**TASK**
Once the line with "Holy Hammer автоматически" is found in the entries below, print it and each following line exactly, stopping after the line with "- Урон к врагам"; print nothing else.
##############################
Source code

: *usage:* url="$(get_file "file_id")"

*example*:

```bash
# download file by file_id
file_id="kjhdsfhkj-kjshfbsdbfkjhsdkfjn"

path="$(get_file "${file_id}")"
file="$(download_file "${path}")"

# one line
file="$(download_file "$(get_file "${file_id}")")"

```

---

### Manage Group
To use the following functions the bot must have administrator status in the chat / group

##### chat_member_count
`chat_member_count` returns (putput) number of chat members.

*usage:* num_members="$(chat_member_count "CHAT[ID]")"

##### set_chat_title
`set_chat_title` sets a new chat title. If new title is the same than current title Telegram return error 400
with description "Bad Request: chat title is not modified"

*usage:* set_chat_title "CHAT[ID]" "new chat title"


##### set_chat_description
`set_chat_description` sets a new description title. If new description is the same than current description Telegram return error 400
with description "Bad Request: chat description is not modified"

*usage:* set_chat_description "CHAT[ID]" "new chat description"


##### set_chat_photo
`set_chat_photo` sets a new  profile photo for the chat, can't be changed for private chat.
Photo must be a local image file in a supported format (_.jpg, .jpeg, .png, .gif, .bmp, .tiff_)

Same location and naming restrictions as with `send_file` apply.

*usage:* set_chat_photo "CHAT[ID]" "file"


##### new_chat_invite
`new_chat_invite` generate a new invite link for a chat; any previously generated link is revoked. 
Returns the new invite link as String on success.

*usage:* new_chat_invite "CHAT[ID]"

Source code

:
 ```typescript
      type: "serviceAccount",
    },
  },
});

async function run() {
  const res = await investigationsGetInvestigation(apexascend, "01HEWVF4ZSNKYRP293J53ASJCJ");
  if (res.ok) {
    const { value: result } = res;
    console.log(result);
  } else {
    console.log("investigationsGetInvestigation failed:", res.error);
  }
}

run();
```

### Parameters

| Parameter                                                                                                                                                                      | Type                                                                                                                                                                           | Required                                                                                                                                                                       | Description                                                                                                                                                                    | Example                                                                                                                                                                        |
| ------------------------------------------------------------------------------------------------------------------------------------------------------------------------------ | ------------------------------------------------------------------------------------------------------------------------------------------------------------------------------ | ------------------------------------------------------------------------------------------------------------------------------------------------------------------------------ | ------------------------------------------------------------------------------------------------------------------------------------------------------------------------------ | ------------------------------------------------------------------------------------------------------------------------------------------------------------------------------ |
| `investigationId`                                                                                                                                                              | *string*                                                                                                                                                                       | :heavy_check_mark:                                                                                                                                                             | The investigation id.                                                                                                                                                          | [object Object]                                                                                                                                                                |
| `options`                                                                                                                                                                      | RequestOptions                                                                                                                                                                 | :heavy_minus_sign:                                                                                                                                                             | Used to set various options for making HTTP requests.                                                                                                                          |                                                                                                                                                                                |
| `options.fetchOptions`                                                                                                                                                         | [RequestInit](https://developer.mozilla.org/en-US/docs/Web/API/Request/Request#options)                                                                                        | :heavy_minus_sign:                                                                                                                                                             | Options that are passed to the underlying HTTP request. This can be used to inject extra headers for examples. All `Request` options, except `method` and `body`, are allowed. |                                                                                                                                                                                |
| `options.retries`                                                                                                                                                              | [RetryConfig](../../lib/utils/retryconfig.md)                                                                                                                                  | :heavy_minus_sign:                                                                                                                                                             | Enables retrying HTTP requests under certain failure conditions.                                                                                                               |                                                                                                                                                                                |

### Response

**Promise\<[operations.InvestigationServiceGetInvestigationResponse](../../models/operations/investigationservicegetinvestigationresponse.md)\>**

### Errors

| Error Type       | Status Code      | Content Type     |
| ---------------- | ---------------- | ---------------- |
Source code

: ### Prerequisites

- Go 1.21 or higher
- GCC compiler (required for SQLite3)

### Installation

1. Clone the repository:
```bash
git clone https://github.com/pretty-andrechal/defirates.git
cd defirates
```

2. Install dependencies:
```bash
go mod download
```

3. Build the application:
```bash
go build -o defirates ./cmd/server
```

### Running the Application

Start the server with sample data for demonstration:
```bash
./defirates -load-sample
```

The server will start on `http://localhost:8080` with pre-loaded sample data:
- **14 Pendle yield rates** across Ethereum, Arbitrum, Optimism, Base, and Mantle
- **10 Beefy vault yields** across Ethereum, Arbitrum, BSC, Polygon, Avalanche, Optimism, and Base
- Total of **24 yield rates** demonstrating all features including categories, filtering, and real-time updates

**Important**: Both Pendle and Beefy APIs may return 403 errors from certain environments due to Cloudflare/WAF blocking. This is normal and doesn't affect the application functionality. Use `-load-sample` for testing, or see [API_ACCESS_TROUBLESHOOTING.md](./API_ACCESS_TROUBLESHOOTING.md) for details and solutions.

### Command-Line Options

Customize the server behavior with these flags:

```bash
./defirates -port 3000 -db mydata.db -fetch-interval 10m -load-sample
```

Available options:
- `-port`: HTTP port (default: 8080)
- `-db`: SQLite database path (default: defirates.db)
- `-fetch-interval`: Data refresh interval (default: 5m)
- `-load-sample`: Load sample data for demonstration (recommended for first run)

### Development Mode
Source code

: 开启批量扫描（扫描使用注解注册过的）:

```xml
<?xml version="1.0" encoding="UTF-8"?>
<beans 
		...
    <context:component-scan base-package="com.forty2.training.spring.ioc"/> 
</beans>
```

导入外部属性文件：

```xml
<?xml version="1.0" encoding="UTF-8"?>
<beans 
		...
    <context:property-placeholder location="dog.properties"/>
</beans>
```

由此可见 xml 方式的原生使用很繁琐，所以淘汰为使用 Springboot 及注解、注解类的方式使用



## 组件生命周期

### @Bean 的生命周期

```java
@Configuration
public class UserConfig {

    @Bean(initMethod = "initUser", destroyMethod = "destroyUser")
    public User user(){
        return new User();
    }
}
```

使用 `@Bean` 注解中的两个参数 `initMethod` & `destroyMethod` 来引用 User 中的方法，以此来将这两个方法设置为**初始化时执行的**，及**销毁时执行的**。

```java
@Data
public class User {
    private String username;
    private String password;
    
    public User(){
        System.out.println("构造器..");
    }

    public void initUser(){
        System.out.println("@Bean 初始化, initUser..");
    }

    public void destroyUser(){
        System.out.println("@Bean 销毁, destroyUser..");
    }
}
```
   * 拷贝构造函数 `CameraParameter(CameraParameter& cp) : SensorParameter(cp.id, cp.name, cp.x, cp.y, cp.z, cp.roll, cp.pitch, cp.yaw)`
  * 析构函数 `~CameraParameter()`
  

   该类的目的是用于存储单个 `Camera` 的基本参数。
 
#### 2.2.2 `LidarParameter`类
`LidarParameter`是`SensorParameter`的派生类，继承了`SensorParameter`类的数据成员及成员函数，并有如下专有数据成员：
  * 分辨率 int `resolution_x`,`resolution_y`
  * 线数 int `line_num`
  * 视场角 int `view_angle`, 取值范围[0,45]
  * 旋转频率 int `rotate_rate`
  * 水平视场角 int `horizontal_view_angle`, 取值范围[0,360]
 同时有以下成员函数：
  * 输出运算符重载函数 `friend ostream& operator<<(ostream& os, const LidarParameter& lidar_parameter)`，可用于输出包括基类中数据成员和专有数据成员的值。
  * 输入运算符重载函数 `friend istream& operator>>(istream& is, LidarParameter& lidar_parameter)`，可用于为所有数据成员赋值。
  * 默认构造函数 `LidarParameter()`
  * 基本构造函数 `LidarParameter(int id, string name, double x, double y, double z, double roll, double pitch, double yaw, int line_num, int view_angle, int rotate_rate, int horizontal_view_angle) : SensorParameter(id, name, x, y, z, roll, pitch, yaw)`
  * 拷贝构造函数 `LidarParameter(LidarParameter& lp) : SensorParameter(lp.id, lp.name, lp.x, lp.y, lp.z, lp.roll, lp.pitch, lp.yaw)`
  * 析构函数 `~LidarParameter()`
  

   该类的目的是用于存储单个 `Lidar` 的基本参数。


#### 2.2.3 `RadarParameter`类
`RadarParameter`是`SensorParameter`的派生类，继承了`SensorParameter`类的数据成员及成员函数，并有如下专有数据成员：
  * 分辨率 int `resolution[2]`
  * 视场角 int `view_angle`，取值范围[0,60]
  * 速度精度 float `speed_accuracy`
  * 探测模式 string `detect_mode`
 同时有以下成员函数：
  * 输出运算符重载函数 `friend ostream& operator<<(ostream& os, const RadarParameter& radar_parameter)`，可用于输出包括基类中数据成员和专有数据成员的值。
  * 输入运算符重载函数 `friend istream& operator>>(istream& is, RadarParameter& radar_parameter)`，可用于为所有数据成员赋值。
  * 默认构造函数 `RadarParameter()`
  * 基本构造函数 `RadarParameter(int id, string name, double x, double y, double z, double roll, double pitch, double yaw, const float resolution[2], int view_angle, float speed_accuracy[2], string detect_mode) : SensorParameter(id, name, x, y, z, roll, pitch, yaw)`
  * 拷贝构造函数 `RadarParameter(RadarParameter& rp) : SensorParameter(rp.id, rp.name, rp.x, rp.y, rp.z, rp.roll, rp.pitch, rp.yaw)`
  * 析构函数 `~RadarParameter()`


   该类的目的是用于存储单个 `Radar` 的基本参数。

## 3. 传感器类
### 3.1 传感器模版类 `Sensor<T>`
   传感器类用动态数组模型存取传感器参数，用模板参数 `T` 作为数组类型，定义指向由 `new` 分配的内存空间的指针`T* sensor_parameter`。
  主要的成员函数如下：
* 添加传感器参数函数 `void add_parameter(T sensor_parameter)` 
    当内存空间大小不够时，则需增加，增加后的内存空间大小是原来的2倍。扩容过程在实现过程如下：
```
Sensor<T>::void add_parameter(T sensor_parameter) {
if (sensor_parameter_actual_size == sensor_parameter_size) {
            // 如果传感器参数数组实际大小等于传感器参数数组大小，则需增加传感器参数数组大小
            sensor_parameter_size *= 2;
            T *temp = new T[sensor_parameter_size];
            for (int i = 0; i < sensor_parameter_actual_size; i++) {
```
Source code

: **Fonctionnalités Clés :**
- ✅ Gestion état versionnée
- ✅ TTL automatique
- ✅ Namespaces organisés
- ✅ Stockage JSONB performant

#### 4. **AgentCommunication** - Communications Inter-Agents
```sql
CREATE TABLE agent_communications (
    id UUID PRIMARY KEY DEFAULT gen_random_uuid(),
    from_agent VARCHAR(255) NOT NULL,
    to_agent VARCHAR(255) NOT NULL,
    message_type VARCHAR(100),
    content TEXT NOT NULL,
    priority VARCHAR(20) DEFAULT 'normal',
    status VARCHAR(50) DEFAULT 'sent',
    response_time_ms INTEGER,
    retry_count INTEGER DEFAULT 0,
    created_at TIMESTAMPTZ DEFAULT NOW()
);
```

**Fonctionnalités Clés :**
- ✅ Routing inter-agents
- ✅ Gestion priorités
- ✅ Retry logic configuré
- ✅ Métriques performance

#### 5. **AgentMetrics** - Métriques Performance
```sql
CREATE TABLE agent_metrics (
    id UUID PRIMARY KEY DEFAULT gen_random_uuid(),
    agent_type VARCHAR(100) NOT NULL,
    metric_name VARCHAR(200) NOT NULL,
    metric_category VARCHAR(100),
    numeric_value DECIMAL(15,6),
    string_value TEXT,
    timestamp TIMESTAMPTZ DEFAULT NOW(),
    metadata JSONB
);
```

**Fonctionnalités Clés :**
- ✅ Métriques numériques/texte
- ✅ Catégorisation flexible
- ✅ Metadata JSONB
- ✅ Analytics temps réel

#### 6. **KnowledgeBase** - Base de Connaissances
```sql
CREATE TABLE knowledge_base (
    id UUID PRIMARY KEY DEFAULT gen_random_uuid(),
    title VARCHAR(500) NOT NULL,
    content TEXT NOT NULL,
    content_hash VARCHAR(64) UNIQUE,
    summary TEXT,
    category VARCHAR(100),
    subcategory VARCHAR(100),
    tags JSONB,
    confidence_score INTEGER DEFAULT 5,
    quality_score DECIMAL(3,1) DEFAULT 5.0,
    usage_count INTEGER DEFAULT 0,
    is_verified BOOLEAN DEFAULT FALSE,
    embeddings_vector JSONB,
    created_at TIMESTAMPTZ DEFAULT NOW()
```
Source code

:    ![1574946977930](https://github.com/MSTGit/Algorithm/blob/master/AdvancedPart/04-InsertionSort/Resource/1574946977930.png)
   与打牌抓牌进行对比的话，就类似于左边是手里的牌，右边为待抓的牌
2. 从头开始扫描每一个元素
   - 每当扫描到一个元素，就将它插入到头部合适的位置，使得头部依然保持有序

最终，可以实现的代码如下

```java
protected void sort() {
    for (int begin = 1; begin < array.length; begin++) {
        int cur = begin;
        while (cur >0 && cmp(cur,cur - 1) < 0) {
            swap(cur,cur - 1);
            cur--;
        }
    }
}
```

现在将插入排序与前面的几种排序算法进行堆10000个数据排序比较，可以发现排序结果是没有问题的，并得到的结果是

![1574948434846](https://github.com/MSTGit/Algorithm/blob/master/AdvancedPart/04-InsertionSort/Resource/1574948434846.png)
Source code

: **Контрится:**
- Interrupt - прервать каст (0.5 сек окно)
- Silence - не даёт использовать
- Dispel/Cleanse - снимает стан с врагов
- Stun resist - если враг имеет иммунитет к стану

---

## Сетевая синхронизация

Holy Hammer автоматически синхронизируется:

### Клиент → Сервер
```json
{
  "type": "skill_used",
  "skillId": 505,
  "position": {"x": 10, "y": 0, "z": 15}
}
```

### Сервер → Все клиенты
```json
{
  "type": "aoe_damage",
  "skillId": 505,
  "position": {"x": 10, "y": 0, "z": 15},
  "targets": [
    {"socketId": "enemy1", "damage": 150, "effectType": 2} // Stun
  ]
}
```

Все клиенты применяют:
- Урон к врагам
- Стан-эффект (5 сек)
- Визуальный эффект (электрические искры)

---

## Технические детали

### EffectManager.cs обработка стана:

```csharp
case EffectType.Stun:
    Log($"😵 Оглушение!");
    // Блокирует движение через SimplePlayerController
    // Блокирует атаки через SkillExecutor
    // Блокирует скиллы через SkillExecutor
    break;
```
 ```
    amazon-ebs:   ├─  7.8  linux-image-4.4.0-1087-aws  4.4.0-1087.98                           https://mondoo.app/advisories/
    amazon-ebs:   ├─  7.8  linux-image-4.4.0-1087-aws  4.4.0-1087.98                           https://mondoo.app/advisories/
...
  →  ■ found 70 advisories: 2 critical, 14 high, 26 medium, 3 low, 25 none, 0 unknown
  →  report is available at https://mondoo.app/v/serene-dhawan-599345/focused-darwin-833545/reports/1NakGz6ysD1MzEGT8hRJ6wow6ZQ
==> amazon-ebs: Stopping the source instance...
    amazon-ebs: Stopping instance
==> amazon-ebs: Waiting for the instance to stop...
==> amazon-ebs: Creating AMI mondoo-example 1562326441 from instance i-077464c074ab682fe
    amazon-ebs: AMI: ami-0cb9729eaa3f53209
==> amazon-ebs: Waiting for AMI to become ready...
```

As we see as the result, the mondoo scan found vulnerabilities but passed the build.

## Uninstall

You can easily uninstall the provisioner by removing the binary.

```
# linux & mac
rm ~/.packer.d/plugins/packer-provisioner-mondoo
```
##############################
**SOLUTION**
Holy Hammer автоматически синхронизируется:

### Клиент → Сервер
```json
{
  "type": "skill_used",
  "skillId": 505,
  "position": {"x": 10, "y": 0, "z": 15}
}
```

### Сервер → Все клиенты
```json
{
  "type": "aoe_damage",
  "skillId": 505,
  "position": {"x": 10, "y": 0, "z": 15},
  "targets": [
    {"socketId": "enemy1", "damage": 150, "effectType": 2} // Stun
  ]
}
```

Все клиенты применяют:
- Урон к врагам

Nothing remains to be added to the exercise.